In her decision, Madam Justice Adair of the BC Supreme Court said there are many problems with Staniford’s credibility.
“I have concluded that Mr. Staniford is akin to a zealot. Virtually anything that conflicts with his view and vision is wrong, bad, disgraceful and worse…He is highly suspicious. Neutral facts will lead him to jump to irrational conclusions, she wrote.
Justice Adair said Staniford “cruelly and publicly mocks people who have different points of view …. He is aiming to ridicule and humiliate people who do not agree with his views.”
Meanwhile, a court in Washington State has ruled that an order by Public Lands Commissioner Hilary Franz to “ban salmon farming” in local waters has no legal effect.
Franz, who is backed by anti-fish farming activists to be the next governor of Washington, had issued an executive order last December to ban the State’s 40-year tradition of fish farming in Puget Sound.
The summary judgement was handed down by Thurston County Superior Court Judge Indu Thomas last Friday.
The case was brought by the Jamestown S’Klallam Tribe and the Northwest Aquaculture Alliance’s (NWAA) which challenged the decision by the Washington Department of Natural Resources (DNR).
The Jamestown S’Klallam Tribe was in partnership with Cooke Aquaculture to raise native Steelhead trout in Puget Sound, when Franz announced her so-called ban.
Franz during her November 18, 2022, press conference had announced that ‘Washington’s public aquatic lands will no longer be home to commercial finfish net pen aquaculture.”

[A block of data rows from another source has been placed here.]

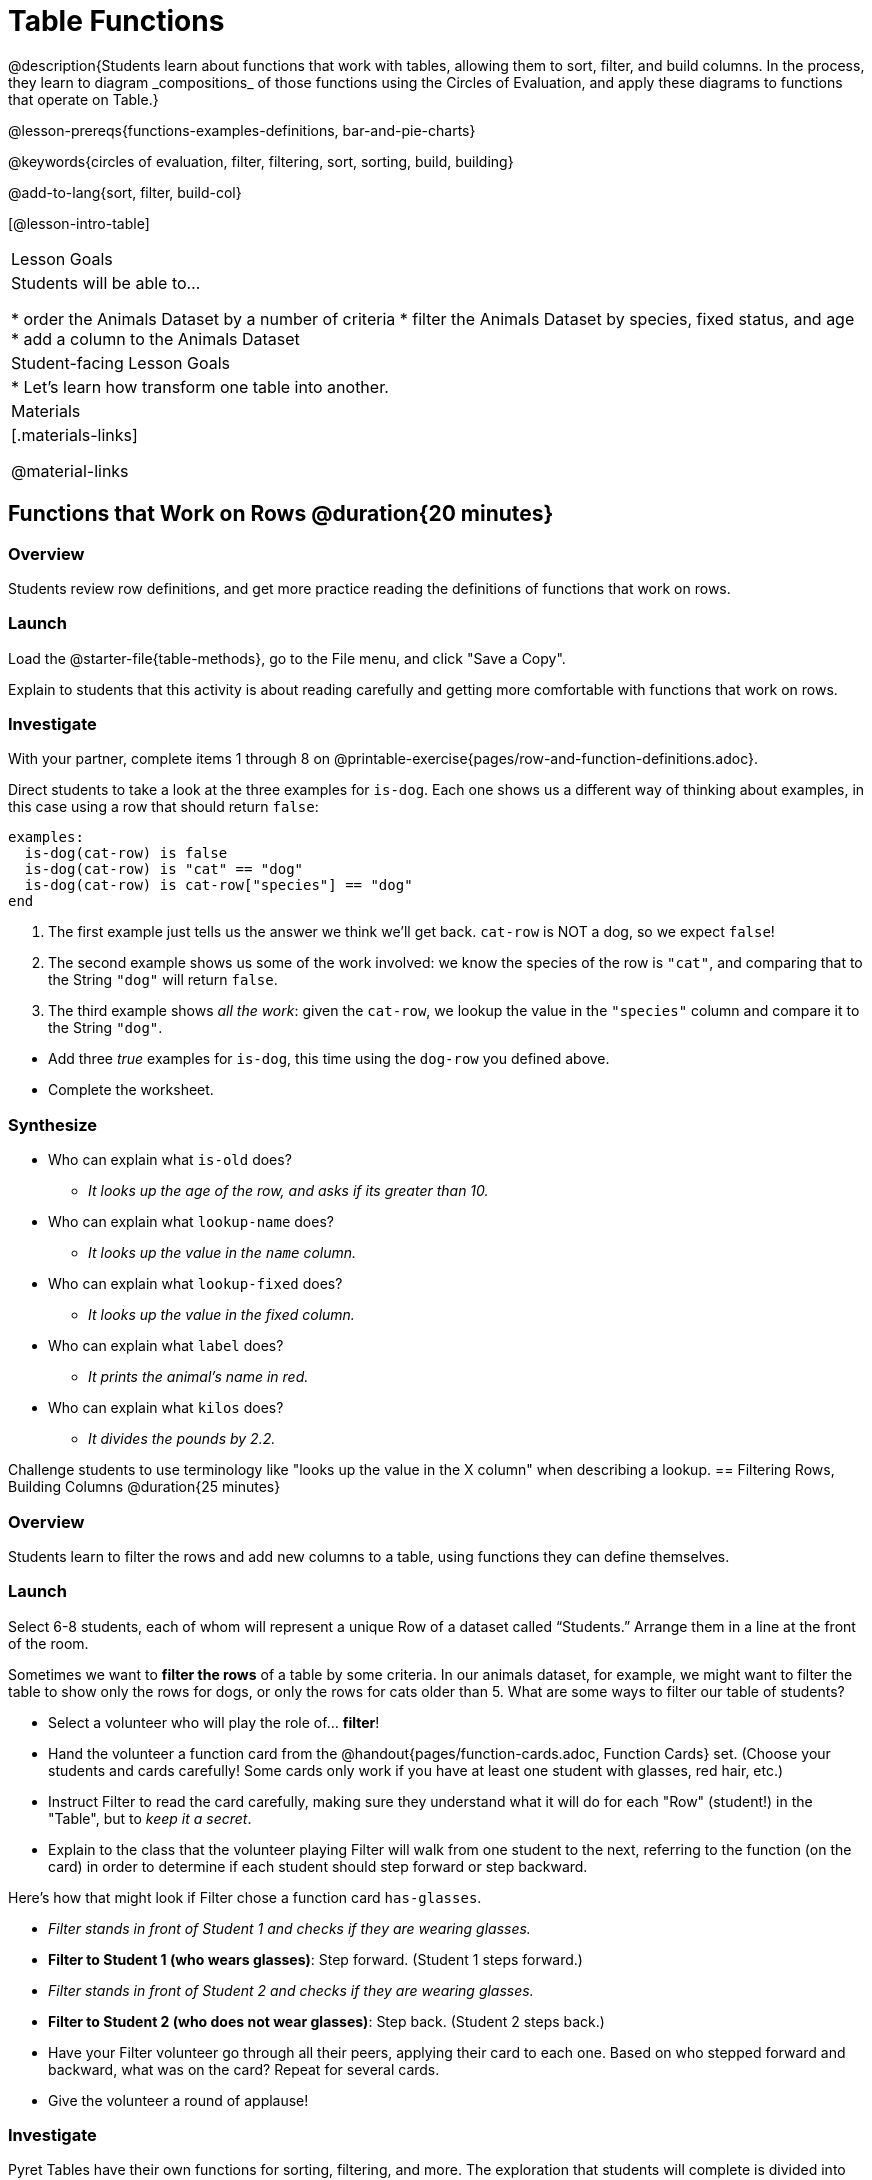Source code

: = Table Functions
@description{Students learn about functions that work with tables, allowing them to sort, filter, and build columns. In the process, they learn to diagram _compositions_ of those functions using the Circles of Evaluation, and apply these diagrams to functions that operate on Table.}

@lesson-prereqs{functions-examples-definitions, bar-and-pie-charts}

@keywords{circles of evaluation, filter, filtering, sort, sorting, build, building}

@add-to-lang{sort, filter, build-col}

[@lesson-intro-table]
|===

| Lesson Goals
| Students will be able to...

* order the Animals Dataset by a number of criteria
* filter the Animals Dataset by species, fixed status, and age
* add a column to the Animals Dataset

| Student-facing Lesson Goals
|

* Let’s learn how transform one table into another.

| Materials
|[.materials-links]

@material-links

|===

== Functions that Work on Rows @duration{20 minutes}

=== Overview
Students review row definitions, and get more practice reading the definitions of functions that work on rows.

=== Launch

[.lesson-instruction]
Load the @starter-file{table-methods}, go to the File menu, and click "Save a Copy".

Explain to students that this activity is about reading carefully and getting more comfortable with functions that work on rows.

=== Investigate

[.lesson-instruction]
With your partner, complete items 1 through 8 on @printable-exercise{pages/row-and-function-definitions.adoc}.

Direct students to take a look at the three examples for `is-dog`. Each one shows us a different way of thinking about examples, in this case using a row that should return `false`:

```
examples:
  is-dog(cat-row) is false
  is-dog(cat-row) is "cat" == "dog"
  is-dog(cat-row) is cat-row["species"] == "dog"
end
```

. The first example just tells us the answer we think we'll get back. `cat-row` is NOT a dog, so we expect `false`!
. The second example shows us some of the work involved: we know the species of the row is `"cat"`, and comparing that to the String `"dog"` will return `false`.
. The third example shows __all the work__: given the `cat-row`, we lookup the value in the `"species"` column and compare it to the String `"dog"`.

[.lesson-instruction]
- Add three _true_ examples for `is-dog`, this time using the `dog-row` you defined above.
- Complete the worksheet.

=== Synthesize
* Who can explain what `is-old` does?
** _It looks up the age of the row, and asks if its greater than 10._
* Who can explain what `lookup-name` does?
** _It looks up the value in the `name` column._
* Who can explain what `lookup-fixed` does?
** _It looks up the value in the fixed column._
* Who can explain what `label` does?
** _It prints the animal's name in red._
* Who can explain what `kilos` does?
** _It divides the pounds by 2.2._

Challenge students to use terminology like "looks up the value in the X column" when describing a lookup.
== Filtering Rows, Building Columns @duration{25 minutes}

=== Overview
Students learn to filter the rows and add new columns to a table, using functions they can define themselves.

=== Launch
Select 6-8 students, each of whom will represent a unique Row of a dataset called “Students.”  Arrange them in a line at the front of the room.

Sometimes we want to *filter the rows* of a table by some criteria. In our animals dataset, for example, we might want to filter the table to show only the rows for dogs, or only the rows for cats older than 5. What are some ways to filter our table of students?

[.lesson-roleplay]
--
- Select a volunteer who will play the role of… *filter*!
- Hand the volunteer a function card from the @handout{pages/function-cards.adoc, Function Cards} set. (Choose your students and cards carefully! Some cards only work if you have at least one student with glasses, red hair, etc.)
- Instruct Filter to read the card carefully, making sure they understand what it will do for each "Row" (student!) in the "Table", but to __keep it a secret__.
- Explain to the class that the volunteer playing Filter will walk from one student to the next, referring to the function (on the card) in order to determine if each student should step forward or step backward.

Here’s how that might look if Filter chose a function card `has-glasses`.

- _Filter stands in front of Student 1 and checks if they are wearing glasses._
- *Filter to Student 1 (who wears glasses)*: Step forward. (Student 1 steps forward.)
- _Filter stands in front of Student 2 and checks if they are wearing glasses._
- *Filter to Student 2 (who does not wear glasses)*: Step back. (Student 2 steps back.)
--
- Have your Filter volunteer go through all their peers, applying their card to each one. Based on who stepped forward and backward, what was on the card? Repeat for several cards.
- Give the volunteer a round of applause!

=== Investigate
Pyret Tables have their own functions for sorting, filtering, and more. The exploration that students will complete is divided into three sections, each of which is to be done one at a time.

[.lesson-instruction]
Take 10 minutes to complete @printable-exercise{exploring-functions.adoc}

Confirm that students understand the following key ideas:

[.lesson-point]
--
* `filter` consumes a Table and a _function that consumes Rows and produces Booleans_. It produces a new table containing only rows for which the function returns `true`.
* `build-col` consumes a Table, the name of a new column, and a _function that consumes Rows_. It produces a new table with that new column, and fills in the values by applying the function to every Row.
--

[.lesson-instruction]
Complete @printable-exercise{pages/what-table-do-we-get.adoc}.

=== Common Misconceptions
*Students often think that these functions _change_ the table!* In Pyret, all table functions produce a _brand new table_. If we want to save that table and use it later, we need to define it. For example: `cats = filter(animals-table, is-cat)`.

=== Synthesize
Using with Table Functions is a _huge_ upgrade in our ability to analyze data!

- If the shelter is purchasing food for older cats, what filter would we write to determine how many cats to buy for?
- A dataset from Europe might list everything in metric (centimeters, kilograms, etc), so we could build a column to convert that to imperial units (inches, pounds, etc).
- A dataset about sports teams might include columns for how many games each team won and how many they lost, but it's more useful to build a column to see _what percentage of games_ those teams won.
- **What are some ways you might want to filter _your_ dataset?**
- **What are some columns you might want to build for _your_ dataset?**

It was just hyperbole on the part of a politically motivated agency head who is now running to be the next Washington governor, said Jeanne McKnight, NWAA Executive Director.
“While we are grateful for the clarification by the Court, the fact remains that the public statements by Commissioner Franz had a chilling effect on the entire aquaculture sector, caused by the climate of uncertainty from DNR’s public condemnation of one of the world’s most sustainable methods of food production,” said McKnight.
“Now that we can confirm that marine fish farming is still legal in Washington state, we will continue to advocate for the development of responsible, sustainable aquaculture in the Pacific Region.”
Franz ordered her so-called ban after the Washington State Supreme Court found unanimously the claims about disease and sea lice impacting wild stocks – that have been propagated by anti-fish farm activists in the Pacific Northwest – to be without merit.
These same activists are now behind Franz’s re-election campaign and run for the governorship of Washington.
A broad range of US national, state, and species-specific trade associations, fisheries scientists, resource economists, and veterinary medicine professionals, have also sent Franz a letter saying they are concerned at the lack of peer-reviewed science and historical data that would support the ban.
“We believe that a third-party review is needed to show that Franz’s order has no basis in scientific fact and is, in essence, an unsupported action by a government agency,” the letter stated, adding; “Most of the US seafood industry believes the order to be just plain wrong.”
The US government has also released a biological opinion showing net-pen aquaculture has little to no negative impact on endangered species in Puget Sound.
The findings are similar to what was determined in 10 peer-reviewed government studies conducted by Canadian Science Advisory Secretariat (CSAS) that showed salmon farms had minimal impact on the wild fish migrating through the Discovery Islands area of British Columbia.